To put it succinctly, ML is about machines (software systems) getting trained to solve problems by being fed specific types of data through supervised or unsupervised learning. Understanding these two training methods requires a deeper technical discussion, which I hope to cover in a future post.
NLP, on the other hand, is concerned with systems learning to comprehend and respond in human languages. NLP is divided into a number of sub-tasks such as Tokenization, Part of Speech (PoS) Tagging, Lemmatization, and Stemming. Both ML and NLP technologies together make up majority of AI implementations that are in use today across many different industries.
Some of the notable implementations of AI are found in self-driving cars, fraud detection, automated stock trading, personalized recommendations, email auto-complete, Apple Siri, Amazon Alexa, Google Assistant, among many others.

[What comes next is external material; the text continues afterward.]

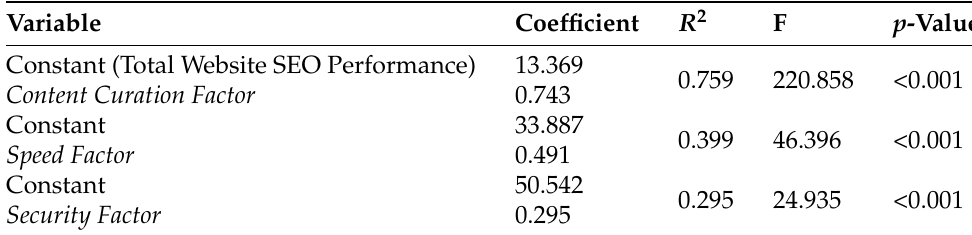
Table 9. Regression equation output of websites with WordPress CMS and their change in each proposed factor.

Perhaps one of the less glittery but very powerful implementations of AI is found in the online customer service space. Chatbots are one example of such implementation where businesses can save a lot of time and manpower by letting trained bots chat with customers to take care of common questions and repetitive tasks. And when bots encounter questions that they haven’t yet been trained on, they simply hand them off to actual customer service representatives. Bots continue to learn from past customer chats and gain better intelligence over time, gradually making them more capable to handle increasing amounts of work.
The barrier to entry in implementing chatbots has eased as major cloud services including Google Dialogflow, Amazon Lex, IBM Watson, Microsoft Azure Bot, and others now offer underlying infrastructure right out of the box.
Chatbot Demo
Let’s spin up a chatbot for a fictitious Acme Corporation, and train it to tell customers the hours of operation and make appointments. For this demo, we are going to use Dialogflow, a Google service. Dialogflow has excellent documentation to get you started. In fact this demo is a permutation of one of their samples.
Step 1: Login to Dialogflow with your Google credentials, and click “Create Agent” to initiate the bot creation process. Name the agent “AcmeCorporation”.
Step 2: Click “Default Welcome Intent” and navigate to “Responses”. Delete all default responses and create a new response, “Welcome to Acme Corporation. I can help you set up an appointment or tell you our hours of operation. How may I help you?” In a real-world application, you would add more greeting variations, allowing the system to pick one randomly every time. Click “Save”.
Step 3: Click “Create Intent” and name it “Hours”. Click “Save”.
Step 4: Go to “Training phrases” and enter several variances of likely user expressions such as “What are your hours?”, “Are you open today?”, “When do you close?”, “Business hours”, and “What time do you open tomorrow?”. Be sure to save each entry.
Step 5: Scroll to “Responses” section and enter, “We’re open from 8 a.m. to 5 p.m. every day. Is there anything else I can help you with?”
Step 6: Create a new intent named “Schedule Appointment”.
Step 7: Go to “Training phrases” and add, “I need to make an appointment at 2:30 PM today.”
Step 8: Scroll to “Action and parameters” and add @sys.date and @sys.time as per the screenshot below.
Step 9: For $date, click “Define prompts” and add, “Sure, what day do you want to come in?”. Similarly, for $time, click “Define prompts” and add, “What time?”.
Step 10: Scroll to “Text response” and add, “Got it. Your appointment is scheduled on $date at $time. See you soon!”
Step 11: Go to “Integrations” and click “Web Demo”. You can now test the newly created bot (agent) on its own page via the provided URL, or embed it to your website using the IFRAME code.